═════ Available records

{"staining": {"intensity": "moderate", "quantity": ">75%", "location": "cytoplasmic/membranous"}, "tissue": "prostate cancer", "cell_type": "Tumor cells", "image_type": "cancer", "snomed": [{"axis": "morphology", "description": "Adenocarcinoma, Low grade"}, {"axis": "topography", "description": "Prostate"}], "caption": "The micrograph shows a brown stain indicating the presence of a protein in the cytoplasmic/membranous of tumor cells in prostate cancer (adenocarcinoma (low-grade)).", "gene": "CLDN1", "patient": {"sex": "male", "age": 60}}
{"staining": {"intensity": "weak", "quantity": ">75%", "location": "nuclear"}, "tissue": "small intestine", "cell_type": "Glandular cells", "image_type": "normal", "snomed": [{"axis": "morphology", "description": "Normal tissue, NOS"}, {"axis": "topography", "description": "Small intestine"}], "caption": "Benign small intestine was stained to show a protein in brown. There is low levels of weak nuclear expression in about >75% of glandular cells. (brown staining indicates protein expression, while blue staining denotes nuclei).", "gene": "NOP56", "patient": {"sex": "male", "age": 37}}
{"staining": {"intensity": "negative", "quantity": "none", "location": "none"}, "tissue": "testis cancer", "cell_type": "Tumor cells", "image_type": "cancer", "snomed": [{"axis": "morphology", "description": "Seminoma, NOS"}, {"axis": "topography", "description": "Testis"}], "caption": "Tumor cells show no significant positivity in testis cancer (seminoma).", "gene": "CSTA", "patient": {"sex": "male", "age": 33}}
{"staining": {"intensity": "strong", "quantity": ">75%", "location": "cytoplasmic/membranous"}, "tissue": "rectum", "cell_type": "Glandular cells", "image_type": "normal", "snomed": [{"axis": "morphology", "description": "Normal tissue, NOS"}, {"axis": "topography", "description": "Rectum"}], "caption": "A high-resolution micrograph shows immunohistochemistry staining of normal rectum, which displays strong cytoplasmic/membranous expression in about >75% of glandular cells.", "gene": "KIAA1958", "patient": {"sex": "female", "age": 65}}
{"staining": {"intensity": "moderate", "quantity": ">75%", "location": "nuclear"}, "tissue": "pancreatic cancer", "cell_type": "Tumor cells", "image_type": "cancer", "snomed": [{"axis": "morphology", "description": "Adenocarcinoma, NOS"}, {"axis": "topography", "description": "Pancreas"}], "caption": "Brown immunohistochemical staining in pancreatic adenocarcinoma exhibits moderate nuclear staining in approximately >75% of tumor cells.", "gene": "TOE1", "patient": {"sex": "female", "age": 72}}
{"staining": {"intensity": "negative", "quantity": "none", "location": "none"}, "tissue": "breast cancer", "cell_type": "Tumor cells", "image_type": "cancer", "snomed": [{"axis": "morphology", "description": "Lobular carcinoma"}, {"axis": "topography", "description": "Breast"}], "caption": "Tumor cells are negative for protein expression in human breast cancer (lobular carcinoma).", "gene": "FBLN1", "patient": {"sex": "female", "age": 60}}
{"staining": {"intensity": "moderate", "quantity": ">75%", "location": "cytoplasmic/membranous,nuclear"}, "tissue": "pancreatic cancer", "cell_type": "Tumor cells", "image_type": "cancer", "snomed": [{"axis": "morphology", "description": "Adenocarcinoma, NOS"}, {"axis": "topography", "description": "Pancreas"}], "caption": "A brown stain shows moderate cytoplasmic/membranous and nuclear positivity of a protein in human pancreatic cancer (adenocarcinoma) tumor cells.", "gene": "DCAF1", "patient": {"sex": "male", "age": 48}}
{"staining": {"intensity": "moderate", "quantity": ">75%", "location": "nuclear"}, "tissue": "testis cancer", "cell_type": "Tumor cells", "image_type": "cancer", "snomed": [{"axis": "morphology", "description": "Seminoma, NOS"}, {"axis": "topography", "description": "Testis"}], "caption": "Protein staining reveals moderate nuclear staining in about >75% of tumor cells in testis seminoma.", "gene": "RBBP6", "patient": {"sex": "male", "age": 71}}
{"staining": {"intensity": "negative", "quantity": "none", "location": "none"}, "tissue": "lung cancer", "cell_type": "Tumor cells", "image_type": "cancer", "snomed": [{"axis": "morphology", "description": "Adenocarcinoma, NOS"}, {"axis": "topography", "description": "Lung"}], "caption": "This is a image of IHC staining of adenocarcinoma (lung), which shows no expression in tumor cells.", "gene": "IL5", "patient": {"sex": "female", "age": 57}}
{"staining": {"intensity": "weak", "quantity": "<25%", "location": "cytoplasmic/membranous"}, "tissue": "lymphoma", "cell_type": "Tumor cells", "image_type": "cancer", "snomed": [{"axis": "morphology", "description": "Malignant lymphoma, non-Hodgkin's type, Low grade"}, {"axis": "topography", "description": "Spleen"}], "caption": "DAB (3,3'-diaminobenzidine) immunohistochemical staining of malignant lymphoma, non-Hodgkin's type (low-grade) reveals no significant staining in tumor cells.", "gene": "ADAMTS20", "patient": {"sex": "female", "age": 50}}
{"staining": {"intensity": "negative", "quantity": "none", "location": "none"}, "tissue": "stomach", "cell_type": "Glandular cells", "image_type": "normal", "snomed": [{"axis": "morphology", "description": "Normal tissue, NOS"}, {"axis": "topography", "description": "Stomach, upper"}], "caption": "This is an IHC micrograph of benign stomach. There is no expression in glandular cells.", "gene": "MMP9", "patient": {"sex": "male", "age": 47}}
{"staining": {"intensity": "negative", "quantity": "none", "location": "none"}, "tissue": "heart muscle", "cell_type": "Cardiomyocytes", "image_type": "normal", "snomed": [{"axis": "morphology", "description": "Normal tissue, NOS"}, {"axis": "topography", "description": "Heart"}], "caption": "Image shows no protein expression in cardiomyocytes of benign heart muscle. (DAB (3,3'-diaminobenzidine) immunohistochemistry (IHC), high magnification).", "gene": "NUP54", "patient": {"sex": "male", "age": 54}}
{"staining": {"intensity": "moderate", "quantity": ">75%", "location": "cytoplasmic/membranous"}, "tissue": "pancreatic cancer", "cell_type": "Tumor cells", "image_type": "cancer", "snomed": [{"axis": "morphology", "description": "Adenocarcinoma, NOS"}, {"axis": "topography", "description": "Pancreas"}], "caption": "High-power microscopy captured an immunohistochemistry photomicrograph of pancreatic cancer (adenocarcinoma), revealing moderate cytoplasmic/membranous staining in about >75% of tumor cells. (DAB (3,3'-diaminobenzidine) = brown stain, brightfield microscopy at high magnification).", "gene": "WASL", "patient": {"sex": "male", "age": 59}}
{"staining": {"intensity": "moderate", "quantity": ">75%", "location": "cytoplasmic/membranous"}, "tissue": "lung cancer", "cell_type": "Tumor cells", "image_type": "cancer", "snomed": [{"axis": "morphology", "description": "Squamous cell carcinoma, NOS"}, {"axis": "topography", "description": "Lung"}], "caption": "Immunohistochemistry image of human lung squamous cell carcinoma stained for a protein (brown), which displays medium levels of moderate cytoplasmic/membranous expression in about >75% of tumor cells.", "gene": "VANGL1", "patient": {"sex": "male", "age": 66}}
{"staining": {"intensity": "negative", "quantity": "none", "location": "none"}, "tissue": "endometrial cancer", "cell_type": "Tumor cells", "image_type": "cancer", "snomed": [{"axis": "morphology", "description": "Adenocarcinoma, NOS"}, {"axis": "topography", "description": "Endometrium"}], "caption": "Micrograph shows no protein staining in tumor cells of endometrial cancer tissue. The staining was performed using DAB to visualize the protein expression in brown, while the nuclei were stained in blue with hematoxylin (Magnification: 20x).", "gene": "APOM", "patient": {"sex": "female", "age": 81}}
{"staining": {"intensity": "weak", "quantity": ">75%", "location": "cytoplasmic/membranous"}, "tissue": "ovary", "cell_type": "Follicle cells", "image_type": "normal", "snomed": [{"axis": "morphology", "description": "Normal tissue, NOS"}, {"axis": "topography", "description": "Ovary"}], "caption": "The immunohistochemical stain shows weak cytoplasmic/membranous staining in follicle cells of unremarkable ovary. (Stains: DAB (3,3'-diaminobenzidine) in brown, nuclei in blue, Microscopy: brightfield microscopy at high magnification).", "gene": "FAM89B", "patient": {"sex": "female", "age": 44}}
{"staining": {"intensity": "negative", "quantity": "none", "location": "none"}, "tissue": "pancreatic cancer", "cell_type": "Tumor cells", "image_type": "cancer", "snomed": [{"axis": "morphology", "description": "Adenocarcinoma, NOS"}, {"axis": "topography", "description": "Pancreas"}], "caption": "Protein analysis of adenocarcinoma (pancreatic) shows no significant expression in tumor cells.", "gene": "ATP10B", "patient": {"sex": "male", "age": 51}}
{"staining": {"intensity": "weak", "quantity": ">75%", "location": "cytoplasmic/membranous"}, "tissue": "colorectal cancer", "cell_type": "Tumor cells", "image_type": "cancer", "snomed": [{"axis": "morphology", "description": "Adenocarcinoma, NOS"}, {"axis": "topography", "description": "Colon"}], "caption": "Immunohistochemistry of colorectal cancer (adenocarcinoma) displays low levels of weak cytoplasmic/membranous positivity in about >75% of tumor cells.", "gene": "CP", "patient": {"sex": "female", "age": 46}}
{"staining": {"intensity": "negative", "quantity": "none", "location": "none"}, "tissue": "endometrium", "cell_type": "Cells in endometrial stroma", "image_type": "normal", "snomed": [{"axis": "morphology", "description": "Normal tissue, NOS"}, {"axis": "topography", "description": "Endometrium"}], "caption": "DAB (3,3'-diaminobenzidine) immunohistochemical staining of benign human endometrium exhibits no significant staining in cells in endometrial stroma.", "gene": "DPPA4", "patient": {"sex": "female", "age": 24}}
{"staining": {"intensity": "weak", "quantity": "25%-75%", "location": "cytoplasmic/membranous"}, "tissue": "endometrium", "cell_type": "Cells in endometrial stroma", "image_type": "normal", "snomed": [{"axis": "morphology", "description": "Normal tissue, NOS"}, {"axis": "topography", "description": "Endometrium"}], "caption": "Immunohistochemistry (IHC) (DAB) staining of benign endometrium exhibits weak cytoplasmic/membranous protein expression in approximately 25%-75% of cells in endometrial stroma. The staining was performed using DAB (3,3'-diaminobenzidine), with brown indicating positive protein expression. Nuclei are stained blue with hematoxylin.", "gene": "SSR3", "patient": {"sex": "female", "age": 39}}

══════════

Take the records above and return, word for word, only the lines that fall from the line with "staining reveals moderate" to the line with "image of IHC", both of them included.

Problem solution:
{"staining": {"intensity": "moderate", "quantity": ">75%", "location": "nuclear"}, "tissue": "testis cancer", "cell_type": "Tumor cells", "image_type": "cancer", "snomed": [{"axis": "morphology", "description": "Seminoma, NOS"}, {"axis": "topography", "description": "Testis"}], "caption": "Protein staining reveals moderate nuclear staining in about >75% of tumor cells in testis seminoma.", "gene": "RBBP6", "patient": {"sex": "male", "age": 71}}
{"staining": {"intensity": "negative", "quantity": "none", "location": "none"}, "tissue": "lung cancer", "cell_type": "Tumor cells", "image_type": "cancer", "snomed": [{"axis": "morphology", "description": "Adenocarcinoma, NOS"}, {"axis": "topography", "description": "Lung"}], "caption": "This is a image of IHC staining of adenocarcinoma (lung), which shows no expression in tumor cells.", "gene": "IL5", "patient": {"sex": "female", "age": 57}}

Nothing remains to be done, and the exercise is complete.